TEKNOLOGI, Perspektif.co.id — Lonjakan kebutuhan infrastruktur kecerdasan buatan (AI) telah mendorong Lumentum Holdings ke titik yang jarang terjadi di industri teknologi: kehabisan kapasitas produksi selama hampir dua tahun ke depan. CEO Lumentum, Michael Hurlston, secara terbuka mengungkapkan bahwa perusahaannya telah completely sold out hingga akhir 2027, sementara permintaan komponen optik dan fotonik untuk pusat data AI terus melampaui kemampuan pasokan yang bisa diproduksi, sebagaimana dilaporkan 247wallst.com pada 12 Maret 2026.
“Kami habis terjual hingga akhir 2027 dan masih jauh di bawah pengiriman yang seharusnya relatif terhadap permintaan,” kata Hurlston dalam pernyataannya yang dikutip luas oleh media keuangan termasuk finance.yahoo.com.
Kondisi ini bukan sekadar lonjakan siklus biasa. Lumentum memproduksi laser, modul, dan subsistem optik yang menjadi tulang punggung konektivitas antar-kluster GPU di dalam pusat data hiperscale—komponen yang memindahkan data secepat cahaya setiap kali operator cloud menambah kapasitas komputasi AI. Dua mesin pertumbuhan utama perusahaan, yakni optical circuit switch (OCS) dan co-packaged optics (CPO), menurut Hurlston baru berada di tahap awal. Backlog OCS saja telah melampaui 400 juta dolar AS (sekitar Rp 6,54 triliun), sementara pesanan CPO bernilai ratusan juta dolar dijadwalkan diserahkan pada paruh pertama 2027, berdasarkan laporan finance.yahoo.com.
Kepercayaan pasar terhadap narasi tersebut mendapat booster besar dari Nvidia. Pada 2 Maret lalu, raksasa chip AI itu menggelontorkan investasi senilai 2 miliar dolar AS (sekitar Rp 32,7 triliun) ke Lumentum melalui penempatan saham preferen konvertibel secara privat, sekaligus mengunci komitmen pembelian multimiliaran dolar untuk komponen laser canggih, sebagaimana dikonfirmasi dalam pengajuan SEC yang dikutip ts2.tech. Pada hari yang sama, Nvidia juga mengucurkan 2 miliar dolar AS ke Coherent—pesaing terdekat Lumentum di ruang fotonik—sehingga total investasi Nvidia di sektor optik AI dalam satu hari mencapai 4 miliar dolar AS (sekitar Rp 65,4 triliun), menurut 247wallst.com.
“Kami terus memperkuat peta jalan untuk komponen optik dan sistem yang menjadikan kami misi-kritikal bagi para pemimpin AI dunia,” ujar Hurlston sebagaimana dikutip finance.yahoo.com.
Secara fundamental, kinerja Lumentum mencerminkan betapa besar tekanan permintaan itu.

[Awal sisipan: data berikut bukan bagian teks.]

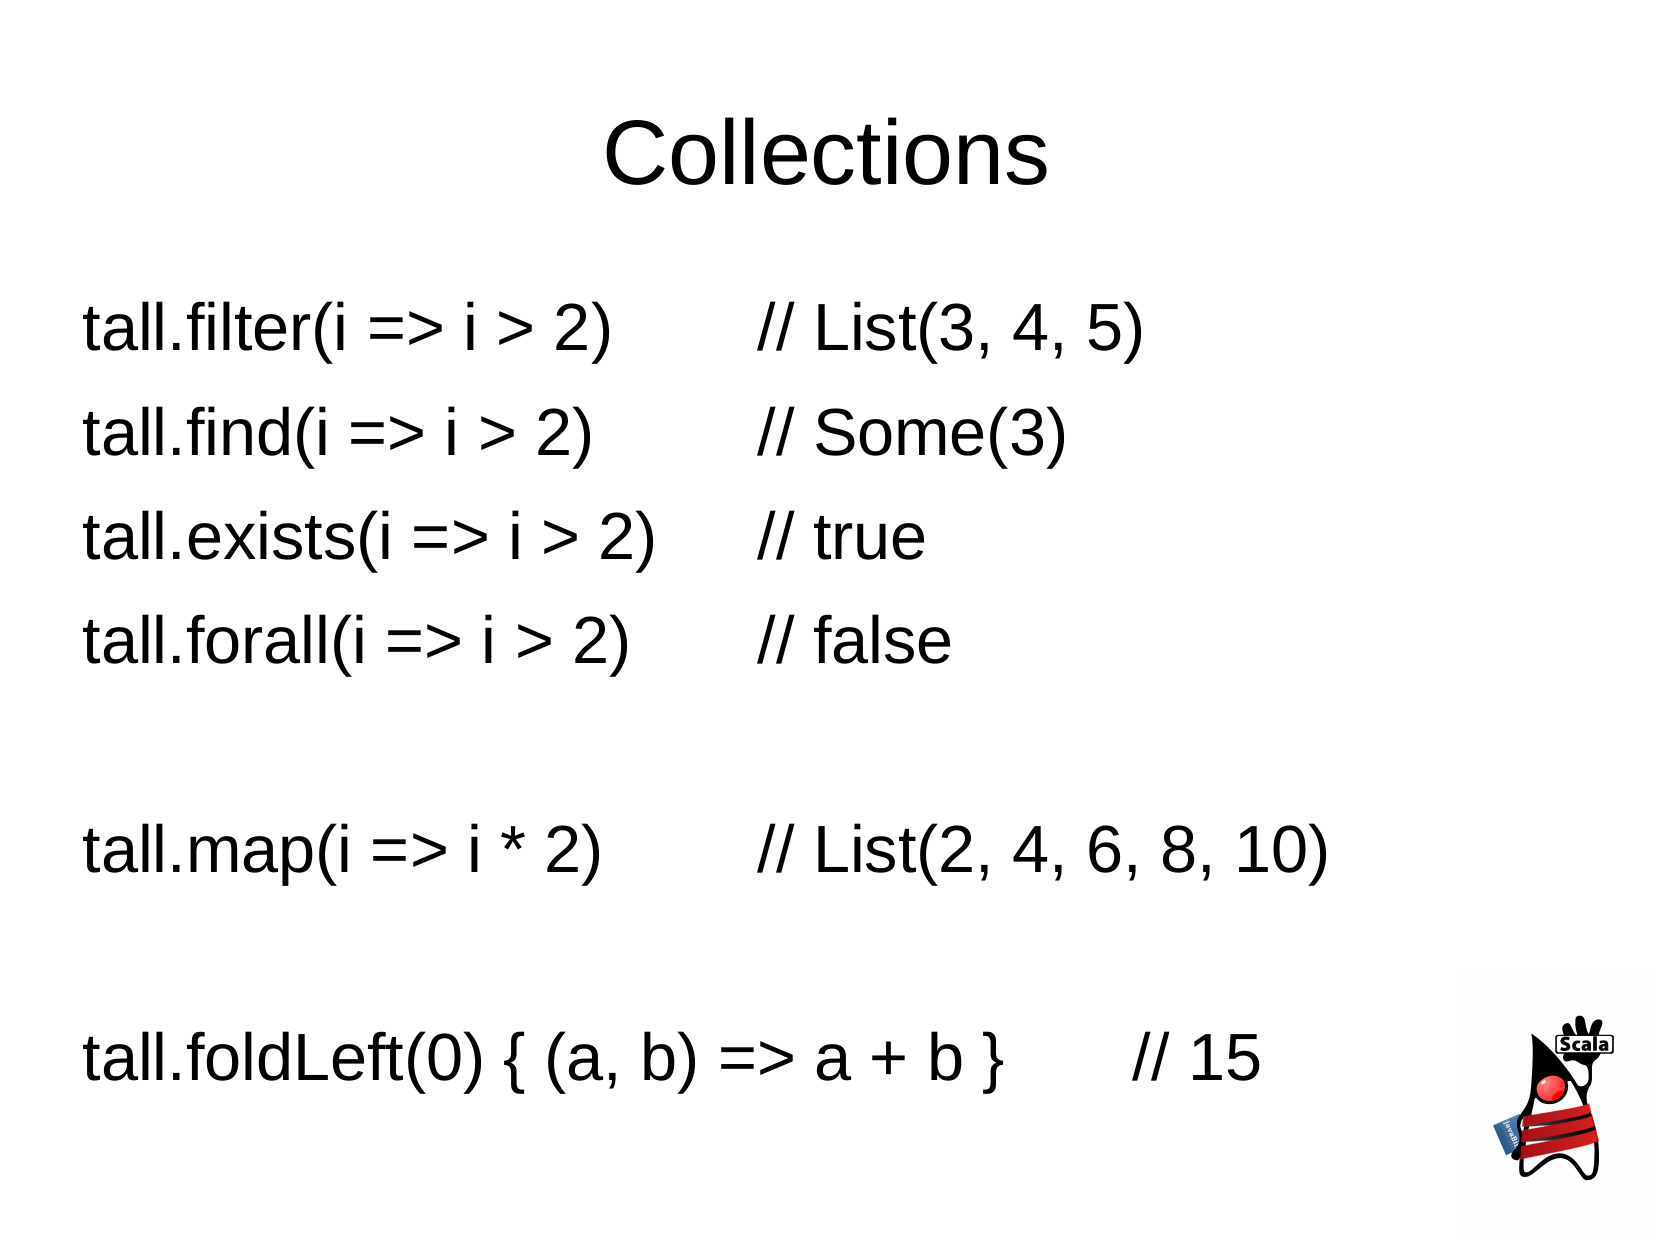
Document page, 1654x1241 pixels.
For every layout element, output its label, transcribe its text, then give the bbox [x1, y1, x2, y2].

list tall.filter(i => i > 2) // List(3, 4, 5) tall.find(i => i > 2) // Some(3) tall.exists(i => i > 2) // true tall.forall(i => i > 2) // false tall.map(i => i * 2) // List(2, 4, 6, 8, 10) tall.foldLeft(0) { (a, b) => a + b } // 15 [82, 290, 1571, 1109]
title Collections [82, 56, 1571, 250]
picture [1462, 969, 1654, 1241]
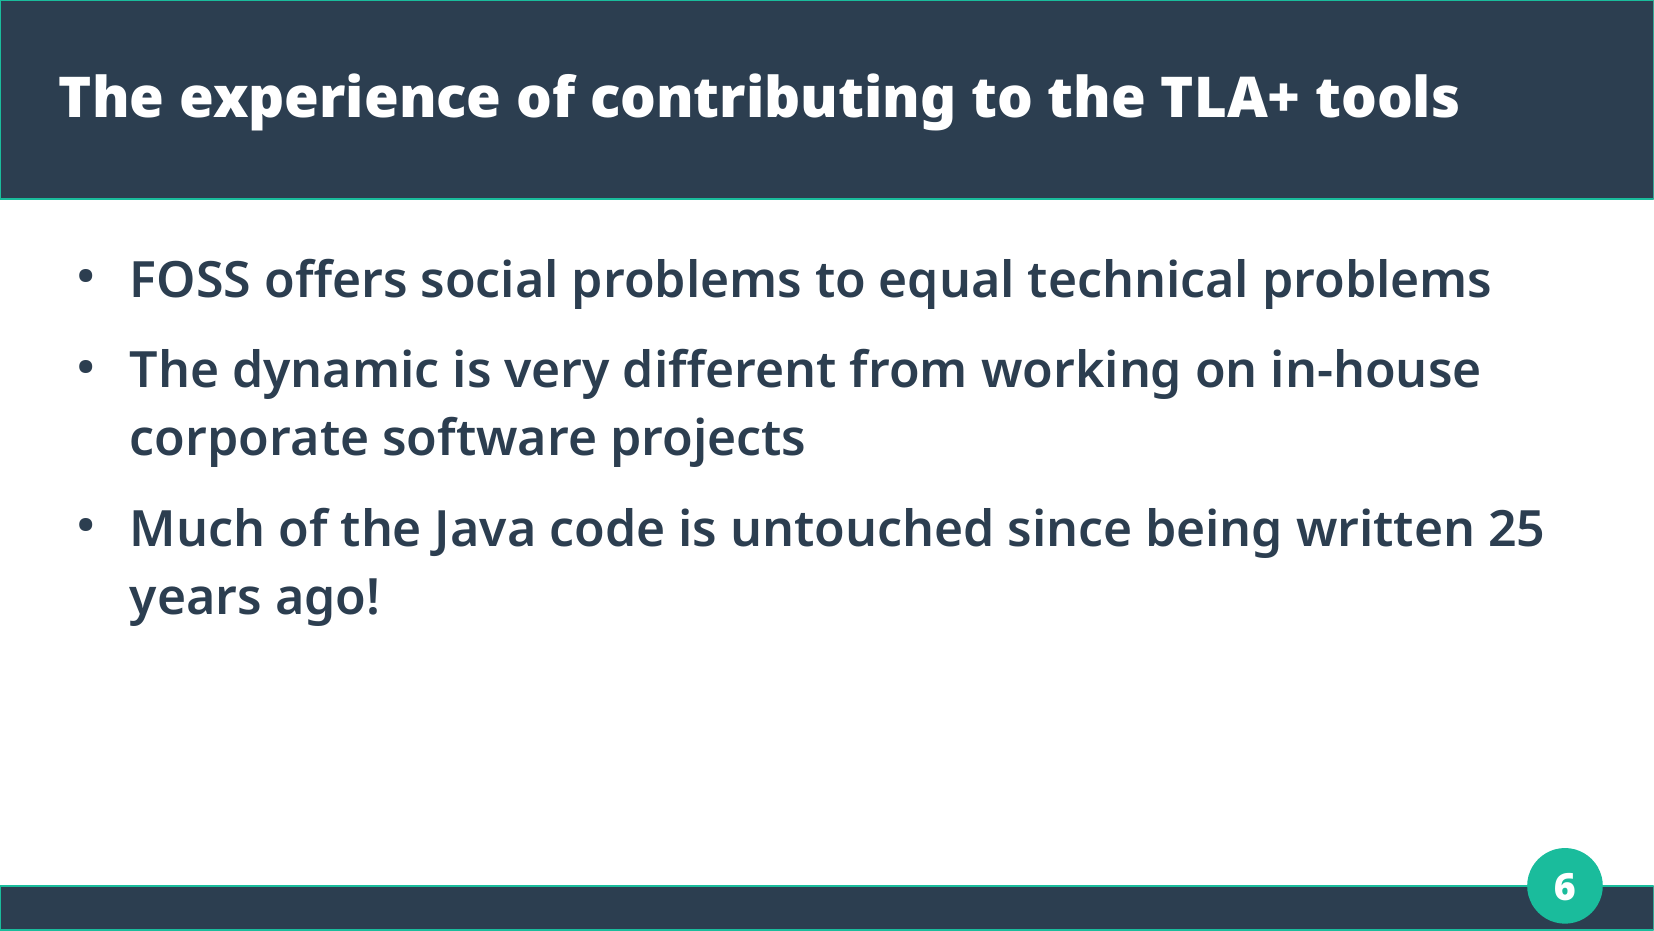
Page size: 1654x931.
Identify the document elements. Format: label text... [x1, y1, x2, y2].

title The experience of contributing to the TLA+ tools [59, 37, 1595, 155]
list FOSS offers social problems to equal technical problems The dynamic is very different from working on in-house corporate software projects Much of the Java code is untouched since being written 25 years ago! [59, 243, 1595, 864]
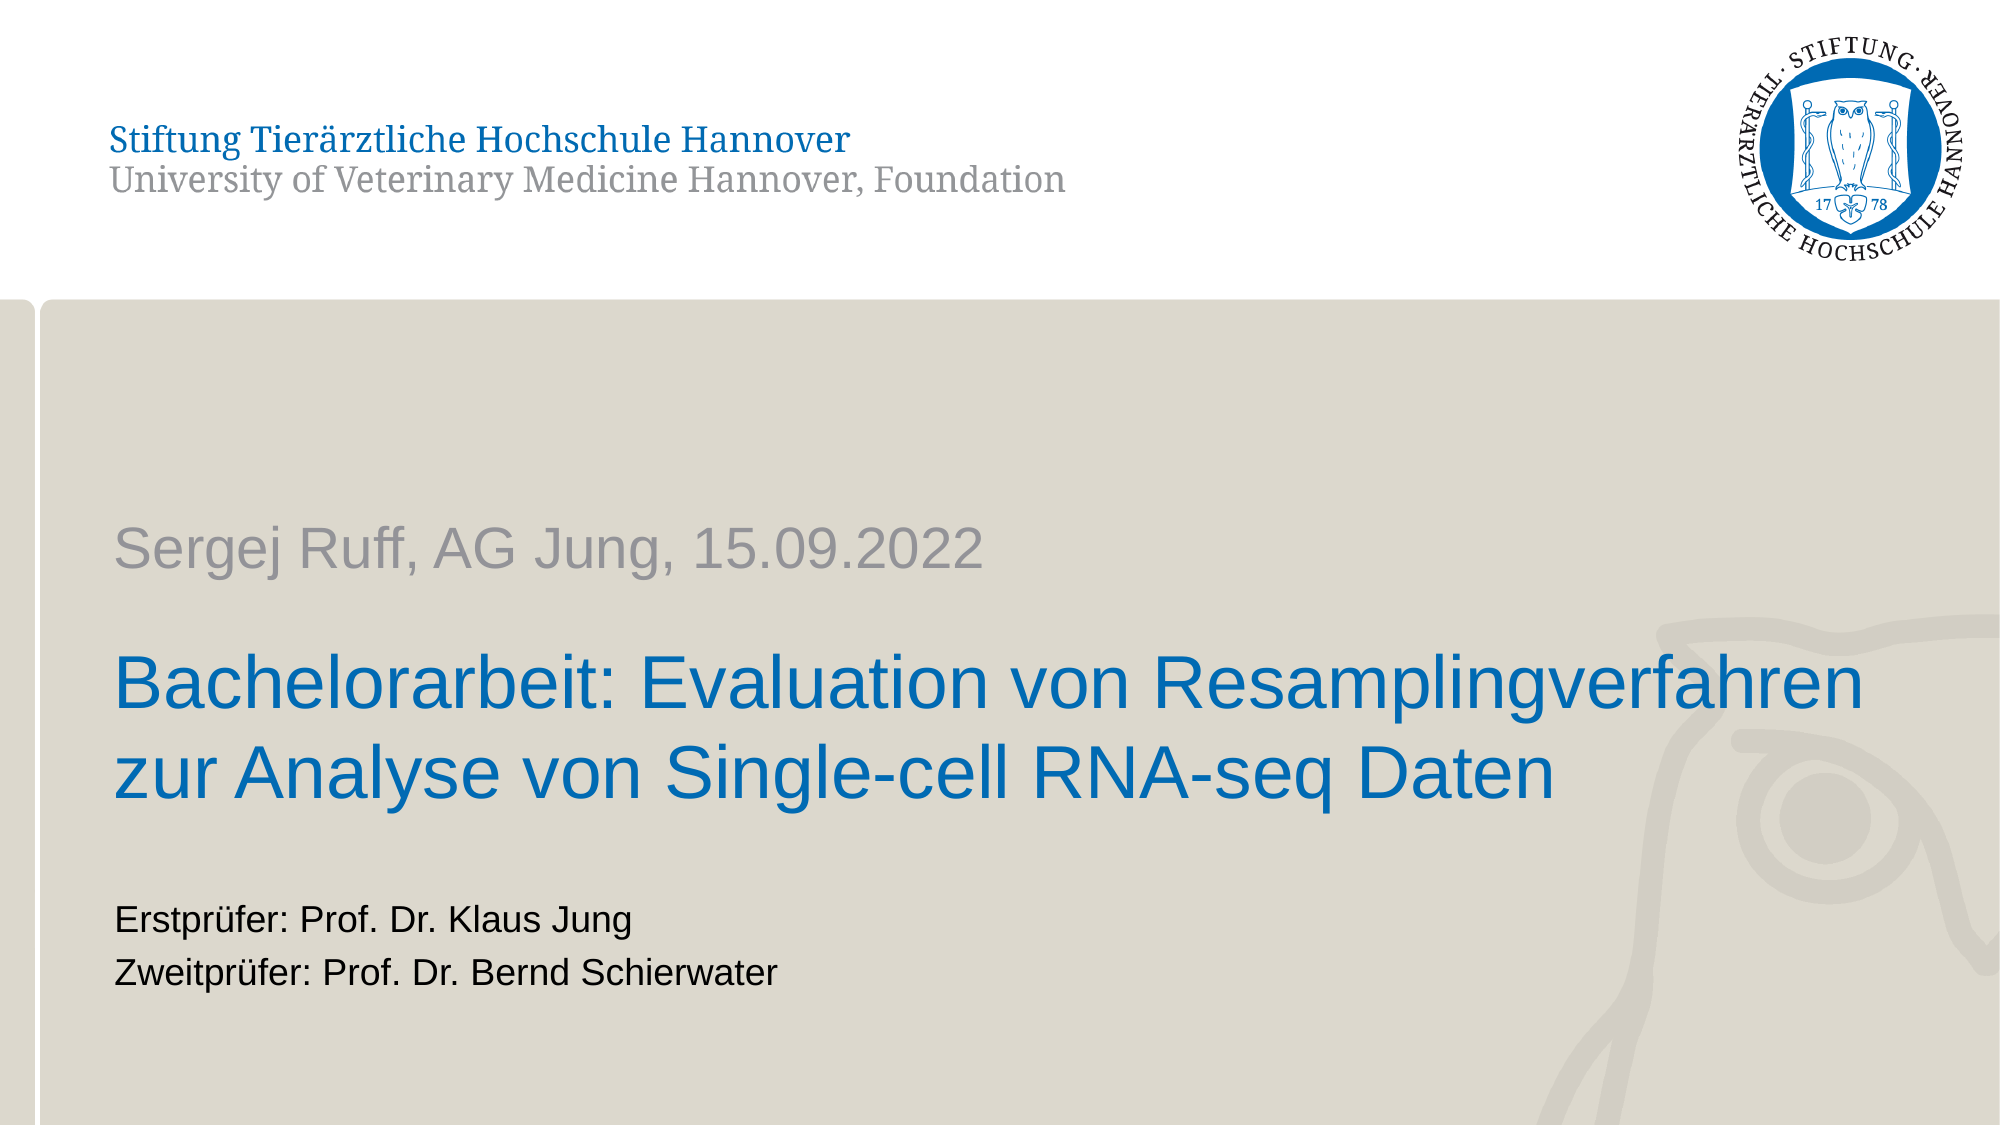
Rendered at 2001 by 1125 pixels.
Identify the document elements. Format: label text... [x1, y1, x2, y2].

list Sergej Ruff, AG Jung, 15.09.2022 [114, 468, 1945, 622]
list Bachelorarbeit: Evaluation von Resamplingverfahren zur Analyse von Single-cell RNA-seq Daten [114, 633, 1945, 816]
text_box Erstprüfer: Prof. Dr. Klaus Jung Zweitprüfer: Prof. Dr. Bernd Schierwater [114, 815, 1944, 1073]
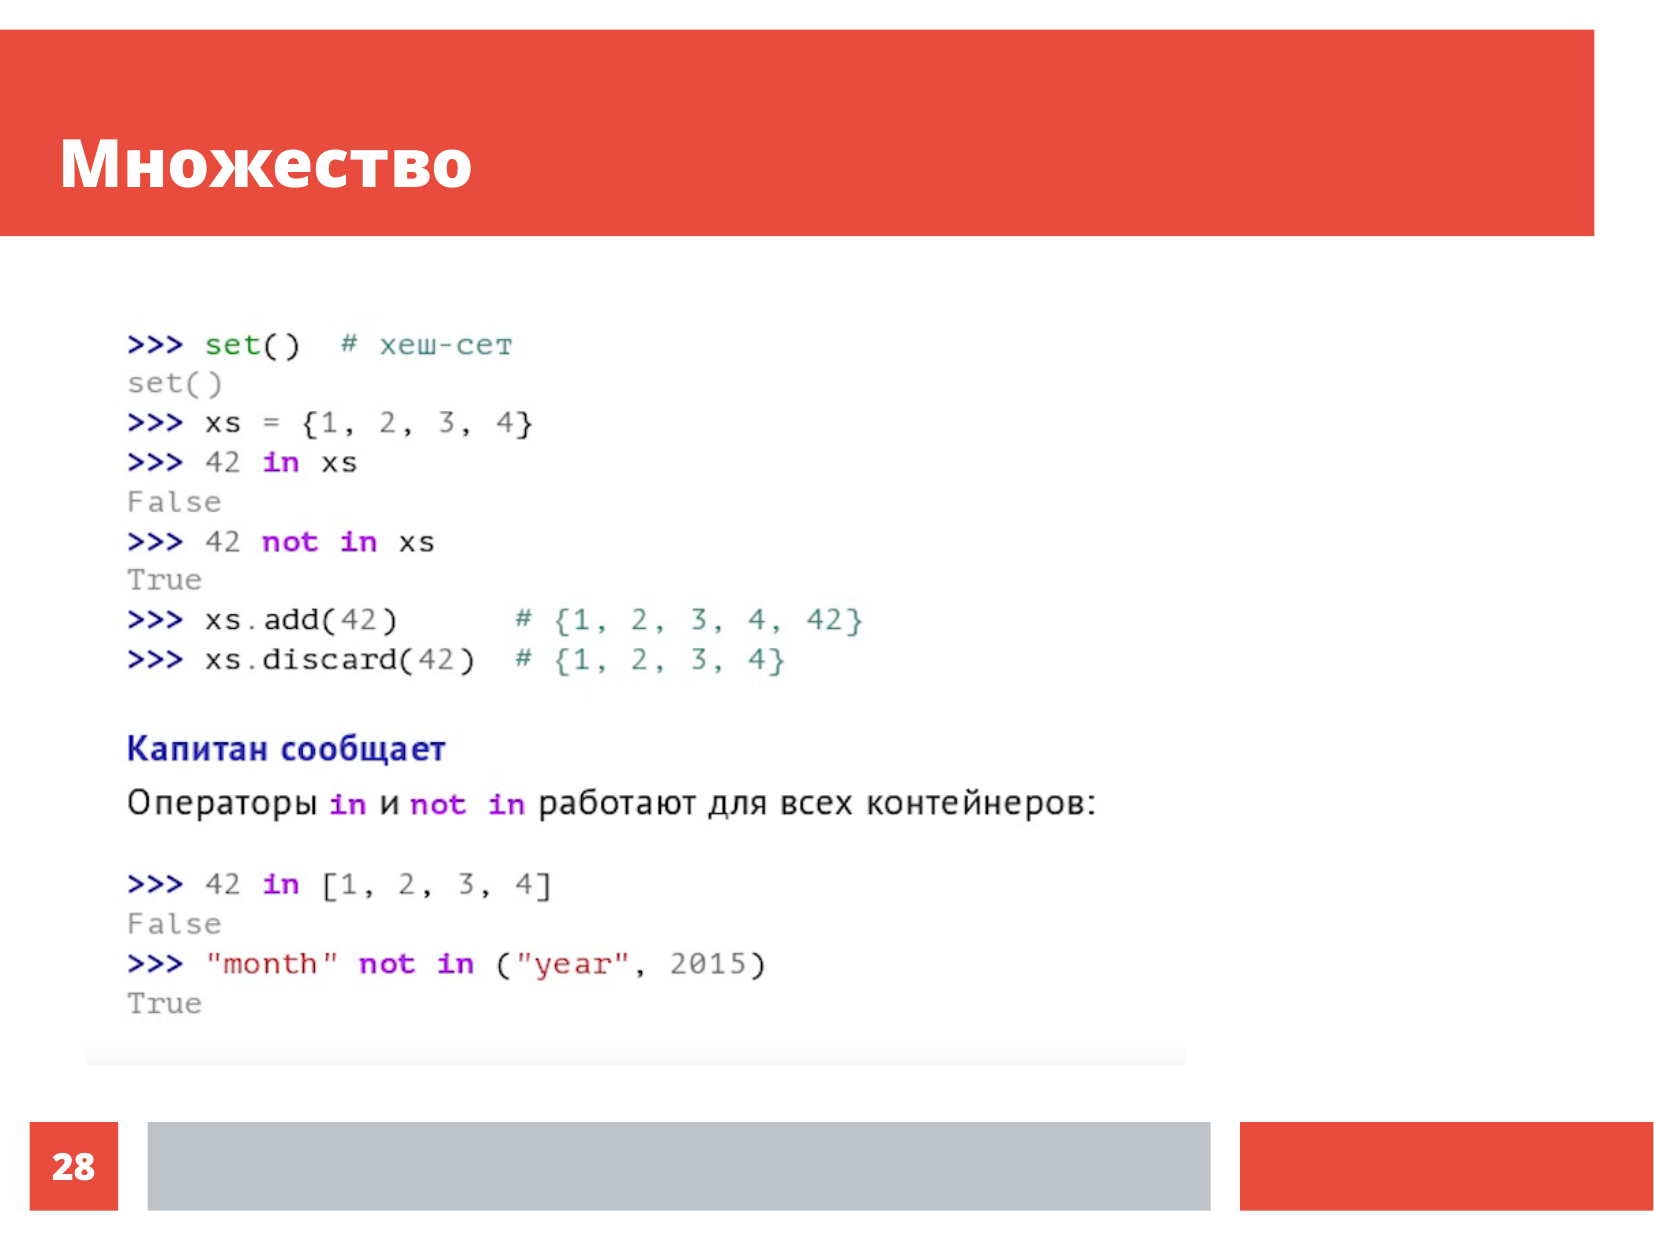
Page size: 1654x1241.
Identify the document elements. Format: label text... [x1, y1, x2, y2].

Pendapatan kuartal kedua fiskal 2026 tercatat 665,5 juta dolar AS (sekitar Rp 10,88 triliun), tumbuh 65,5 persen secara tahunan dengan margin operasional non-GAAP yang melebar ke 25,2 persen. Untuk kuartal ketiga, manajemen memproyeksikan pendapatan antara 780 juta hingga 830 juta dolar AS dengan margin 30–31 persen, lapor 247wallst.com. Saham LITE telah melonjak lebih dari 862 persen dalam setahun terakhir dan 67 persen sejak awal tahun, meskipun valuasinya kini berada di P/E trailing sekitar 196 kali lipat.
Pengakuan kelangkaan kapasitas ini juga membawa implikasi struktural di pasar modal. S&P Dow Jones Indices mengumumkan bahwa Lumentum bersama Coherent dan Vertiv akan resmi bergabung ke indeks S&P 500 efektif sebelum pasar dibuka pada 23 Maret 2026, sebagai bagian dari rebalancing kuartalan rutin, menggantikan Match Group, Molina Healthcare, Lamb Weston, dan Paycom Software, demikian dikutip finance.yahoo.com. Masuknya keduanya ke S&P 500 berarti dana indeks pasif secara otomatis wajib membeli saham tersebut, menciptakan tekanan beli mekanis yang bersifat permanen.
Jensen Huang, CEO Nvidia, menyebut pembangunan infrastruktur AI saat ini sebagai “pembangunan infrastruktur komputasi terbesar dalam sejarah”, sebuah pernyataan yang kini secara harfiah tercermin dalam buku pesanan Lumentum yang penuh hingga akhir 2027, menurut ts2.tech.